| Extrait du document |
┄┄┄┄┄┄

Alors que sa vie personnelle et professionnelle se délite, Mathieu est sur le point d’exploser. Un jour, entraîné par un cerf qui semble lui indiquer le chemin, il entre dans la forêt derrière chez lui… pour ne plus en ressortir.

En choisissant de suivre plusieurs arcs dramatiques en même temps, pendant que la figure centrale est quasi absente du film, le réalisateur offre une œuvre sans grande tension. Surtout, on peine à s’attacher aux personnages, qu’on ne connaît qu’en surface. Chacun d’eux représente un cliché – le patron colérique qui s’abîme dans le travail, le bon gars qui manque d’ambition –, ce qui fait qu’on s’identifie très peu à leur questionnement existentiel. Et on est peu touché par leur désarroi, sauf peut-être devant la solitude du père (Jackie Berroyer).

Dans le rôle de Catherine, la femme de Mathieu, Suzanne Clément a une partition bien mince. Elle passe la première partie du film à chercher son mari en criant son nom à tout bout de champ, puis à répondre à la question que tout le monde lui pose : « Où est Mathieu ? — Dans la forêt. »

Son personnage se déploie davantage ensuite, et la comédienne lui insuffle ce qu’elle peut de nuances, malgré ses incohérences – disons que Catherine est difficile à suivre et le scénario aussi. Et pour le public québécois qui regarde STAT quotidiennement, l’accent français que la comédienne adopte dans le film, qu’on ne lui reproche pas, crée une réelle dissonance cognitive.

┄┄┄┄┄┄

| Énoncé de la tâche |
Pouvez-vous recopier mot pour mot le passage de la critique du film qui commence par « Son personnage se » et se termine par « réelle dissonance cognitive. » ?

| Lignes de données |

┄┄┄┄┄┄

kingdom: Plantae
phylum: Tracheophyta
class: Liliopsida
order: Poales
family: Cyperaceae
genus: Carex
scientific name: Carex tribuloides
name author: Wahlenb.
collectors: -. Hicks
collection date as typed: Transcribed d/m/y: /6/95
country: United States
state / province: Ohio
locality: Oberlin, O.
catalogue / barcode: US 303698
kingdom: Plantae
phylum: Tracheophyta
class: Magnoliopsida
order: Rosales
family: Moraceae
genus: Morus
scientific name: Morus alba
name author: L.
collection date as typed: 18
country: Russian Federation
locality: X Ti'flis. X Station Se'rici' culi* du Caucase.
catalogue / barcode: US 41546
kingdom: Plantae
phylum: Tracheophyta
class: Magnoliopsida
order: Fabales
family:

┄┄┄┄┄┄

| Corrigé proposé |
Son personnage se déploie davantage ensuite, et la comédienne lui insuffle ce qu’elle peut de nuances, malgré ses incohérences – disons que Catherine est difficile à suivre et le scénario aussi. Et pour le public québécois qui regarde STAT quotidiennement, l’accent français que la comédienne adopte dans le film, qu’on ne lui reproche pas, crée une réelle dissonance cognitive.